Befallfrei ist die Seite, die damals gefehlt hat. Hier steht, welche Spur zu welchem Tier gehört, was sich mit Waschmaschine, Gefriertruhe oder Schlupfwespen selbst erledigen lässt und wo die Grenze verläuft, hinter der Meldepflicht oder Fachbetrieb stehen. Die Antwort steht im Text — nicht hinter einer Rufnummer.
Wer dahintersteht — und worauf wir uns beschränken
Hinter Befallfrei steht eine kleine Redaktion mit einem bewusst engen Feld: Schädlinge in Haus und Garten, dazu das Recht, das daran hängt — Biozidregeln, Meldepflichten, die Kostenfrage in der Mietwohnung. Landwirtschaftliche Schädlinge, Pflanzenschutz im Erwerbsanbau oder Taubenabwehr an Gewerbeimmobilien überlassen wir denen, die davon mehr verstehen.
Die Beschränkung hat einen Grund: Bei Bettwanzen entscheidet die Temperaturangabe, bei Rattengift das Datum der Zulassungsänderung.

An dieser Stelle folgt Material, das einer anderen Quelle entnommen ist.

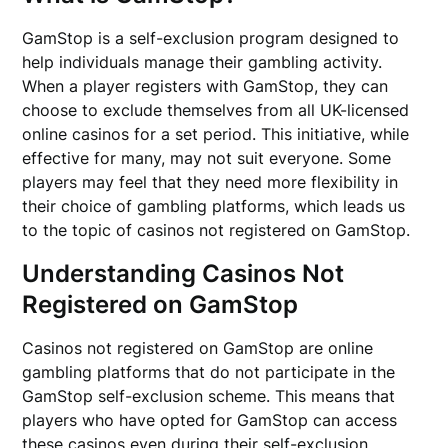
GamStop is a self-exclusion program designed to
help individuals manage their gambling activity.
When a player registers with GamStop, they can
choose to exclude themselves from all UK-licensed
online casinos for a set period. This initiative, while
effective for many, may not suit everyone. Some
players may feel that they need more flexibility in
their choice of gambling platforms, which leads us
to the topic of casinos not registered on GamStop.
Understanding Casinos Not
Registered on GamStop
Casinos not registered on GamStop are online
gambling platforms that do not participate in the
GamStop self-exclusion scheme. This means that
players who have opted for GamStop can access
these casinos even during their self-exclusion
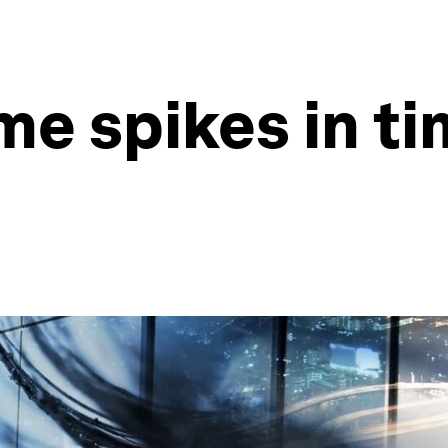
e spikes in ti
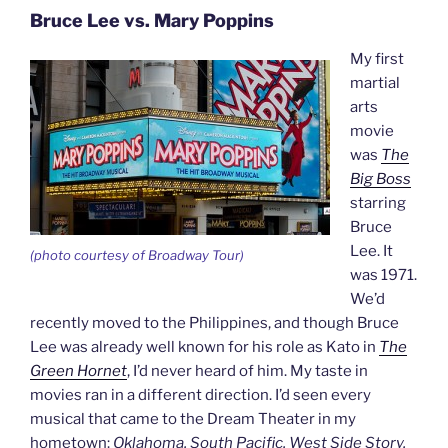
Bruce Lee vs. Mary Poppins
My first
martial
arts
movie
was
The
Big Boss
starring
Bruce
Lee. It
(photo courtesy of Broadway Tour)
was 1971.
We’d
recently moved to the Philippines, and though Bruce
Lee was already well known for his role as Kato in
The
Green Hornet
, I’d never heard of him. My taste in
movies ran in a different direction. I’d seen every
musical that came to the Dream Theater in my
hometown:
Oklahoma, South Pacific, West Side Story,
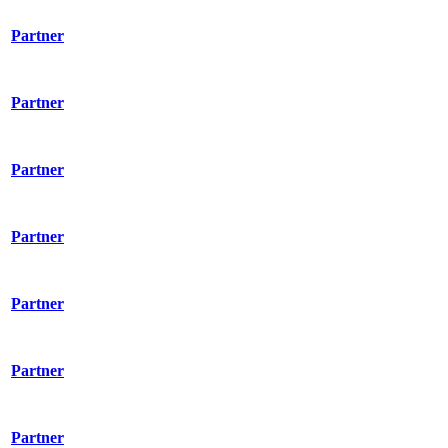
Partner
Partner
Partner
Partner
Partner
Partner
Partner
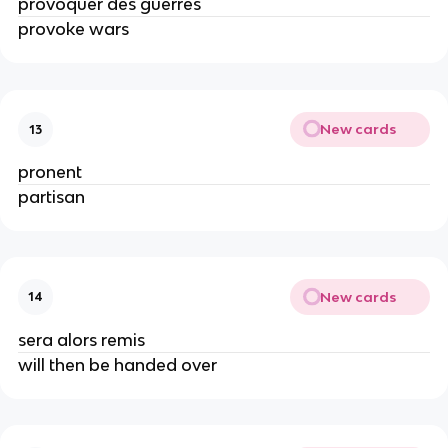
provoquer des guerres
provoke wars
New cards
13
pronent
partisan
New cards
14
sera alors remis
will then be handed over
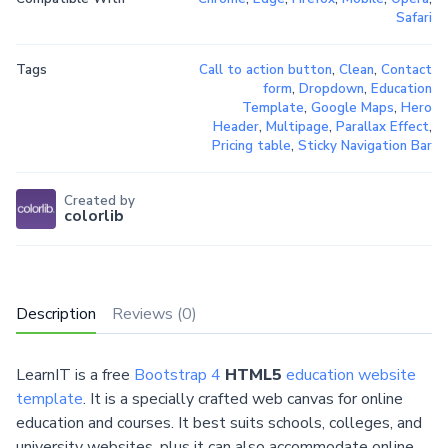
Safari
Tags
Call to action button
,
Clean
,
Contact
form
,
Dropdown
,
Education
Template
,
Google Maps
,
Hero
Header
,
Multipage
,
Parallax Effect
,
Pricing table
,
Sticky Navigation Bar
Created by
colorlib
Description
Reviews (0)
LearnIT is a free
Bootstrap 4
HTML5
education website
template
. It is a specially crafted web canvas for online
education and courses. It best suits schools, colleges, and
university websites, plus it can also accommodate online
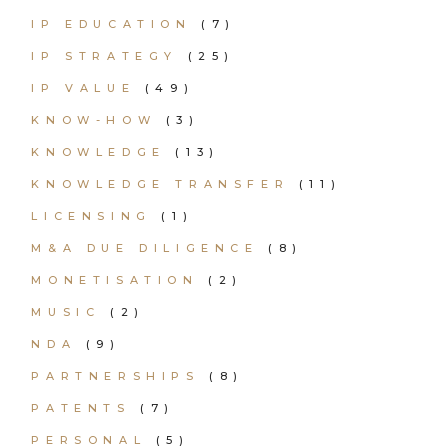
IP EDUCATION
(7)
IP STRATEGY
(25)
IP VALUE
(49)
KNOW-HOW
(3)
KNOWLEDGE
(13)
KNOWLEDGE TRANSFER
(11)
LICENSING
(1)
M&A DUE DILIGENCE
(8)
MONETISATION
(2)
MUSIC
(2)
NDA
(9)
PARTNERSHIPS
(8)
PATENTS
(7)
PERSONAL
(5)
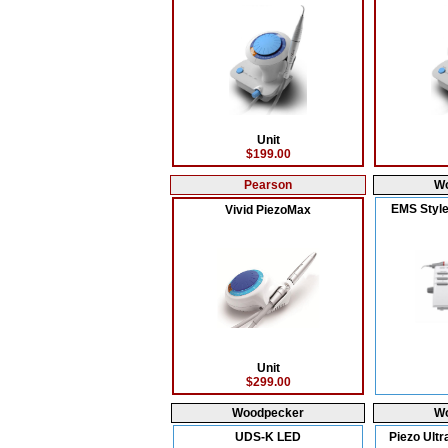
Unit
$199.00
Pearson
W
EMS Style
Vivid PiezoMax
Unit
$299.00
Woodpecker
W
UDS-K LED
Piezo Ultr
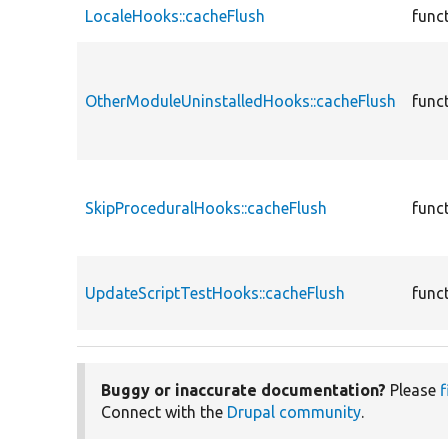
LocaleHooks::cacheFlush
func
OtherModuleUninstalledHooks::cacheFlush
func
SkipProceduralHooks::cacheFlush
func
UpdateScriptTestHooks::cacheFlush
func
Buggy or inaccurate documentation?
Please
f
Connect with the
Drupal community
.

Wer ein schmales Feld bestellt, bekommt solche Details mit, wenn sie sich ändern — wer über alles schreibt, merkt es erst, wenn Leser es melden. Namen, Gesichter oder erfundene Lebensläufe finden Sie hier nicht; was zählt, steht in den Beiträgen und in deren Quellen.

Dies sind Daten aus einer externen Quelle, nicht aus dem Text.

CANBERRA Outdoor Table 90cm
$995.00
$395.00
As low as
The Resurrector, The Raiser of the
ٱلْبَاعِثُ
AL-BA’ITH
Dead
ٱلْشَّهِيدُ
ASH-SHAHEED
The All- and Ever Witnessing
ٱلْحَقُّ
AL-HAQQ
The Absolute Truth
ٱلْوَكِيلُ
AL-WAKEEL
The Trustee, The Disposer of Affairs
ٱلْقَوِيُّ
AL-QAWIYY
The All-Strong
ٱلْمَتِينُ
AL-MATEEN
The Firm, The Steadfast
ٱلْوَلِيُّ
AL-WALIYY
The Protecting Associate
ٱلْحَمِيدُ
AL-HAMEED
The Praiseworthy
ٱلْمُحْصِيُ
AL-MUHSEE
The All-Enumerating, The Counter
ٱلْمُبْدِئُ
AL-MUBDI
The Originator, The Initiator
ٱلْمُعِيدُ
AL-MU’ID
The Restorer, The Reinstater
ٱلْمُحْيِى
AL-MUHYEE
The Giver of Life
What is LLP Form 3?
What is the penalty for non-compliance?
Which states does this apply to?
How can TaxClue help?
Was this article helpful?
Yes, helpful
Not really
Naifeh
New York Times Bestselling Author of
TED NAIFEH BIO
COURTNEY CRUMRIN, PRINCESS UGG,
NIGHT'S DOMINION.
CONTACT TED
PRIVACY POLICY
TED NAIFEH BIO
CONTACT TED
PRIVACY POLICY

Womit diese Seite ihr Geld nicht verdient
Befallfrei vermittelt keine Kammerjäger-Einsätze und bekommt keine Provision, wenn Sie einen Betrieb beauftragen. Es gibt keinen Shop, keine bezahlten Produktnennungen und kein Formular, das Ihre Anfrage an „Partner in Ihrer Region“ weiterreicht. Wenn im Ratgeber Kammerjäger-Kosten ein Anbieter mit Namen auftaucht, dann als belegte Preisquelle mit Stand — nicht als Empfehlung.
Was Sie hier lesen, können Sie deshalb auch gegen die Interessen der Branche verwenden: etwa die Merkmale, an denen sich Abzock-Notdienste erkennen lassen, oder den Hinweis, dass viele Befälle ganz ohne bezahlten Einsatz enden. Ein Ratgeber, der am Einsatz mitverdient, hätte wenig Grund, das aufzuschreiben.

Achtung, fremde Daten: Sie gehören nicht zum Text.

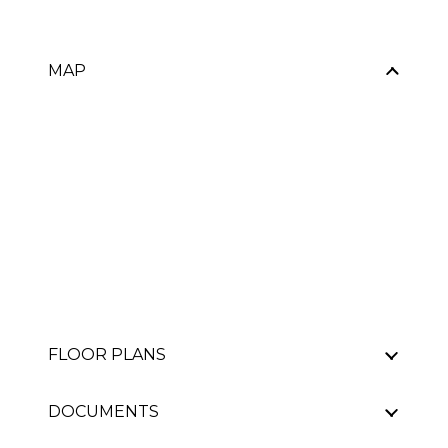
MAP
FLOOR PLANS
DOCUMENTS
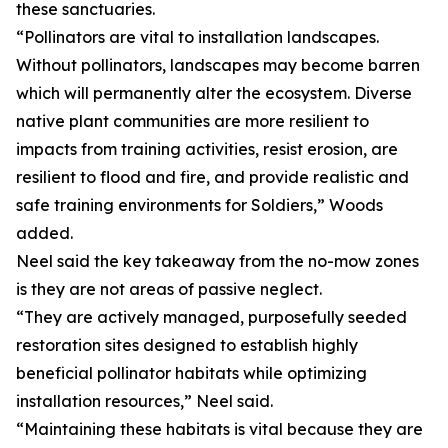
these sanctuaries.
“Pollinators are vital to installation landscapes.
Without pollinators, landscapes may become barren
which will permanently alter the ecosystem. Diverse
native plant communities are more resilient to
impacts from training activities, resist erosion, are
resilient to flood and fire, and provide realistic and
safe training environments for Soldiers,” Woods
added.
Neel said the key takeaway from the no-mow zones
is they are not areas of passive neglect.
“They are actively managed, purposefully seeded
restoration sites designed to establish highly
beneficial pollinator habitats while optimizing
installation resources,” Neel said.
“Maintaining these habitats is vital because they are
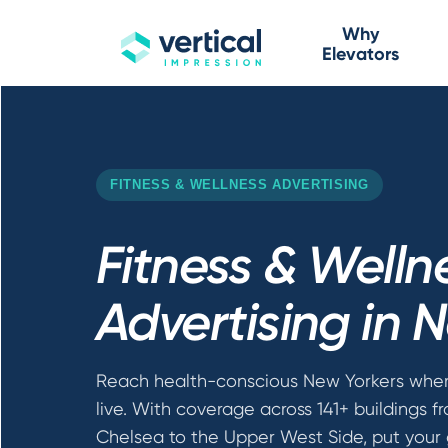
Why
Elevators
FITNESS & WELLNESS ADVERTISING
Fitness & Welln
Advertising in 
Reach health-conscious New Yorkers wher
live. With coverage across 141+ buildings f
Chelsea to the Upper West Side, put your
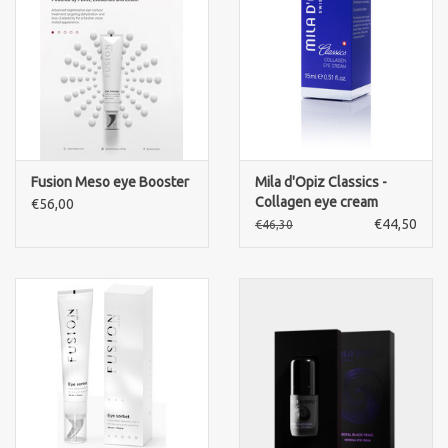
Brands
Fusion Meso eye Booster
Mila d'Opiz Classics -
Collagen eye cream
€56,00
€44,50
€46,30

Sollte sich an dieser Finanzierung jemals etwas ändern, steht es zuerst an dieser Stelle — und an jedem Beitrag, den es betrifft. Bis dahin gilt der einfachste Maßstab, den eine Ratgeberseite haben kann: Nützlich ist, was Ihnen Geld und Ärger erspart, nicht, was einem Anbieter Umsatz bringt.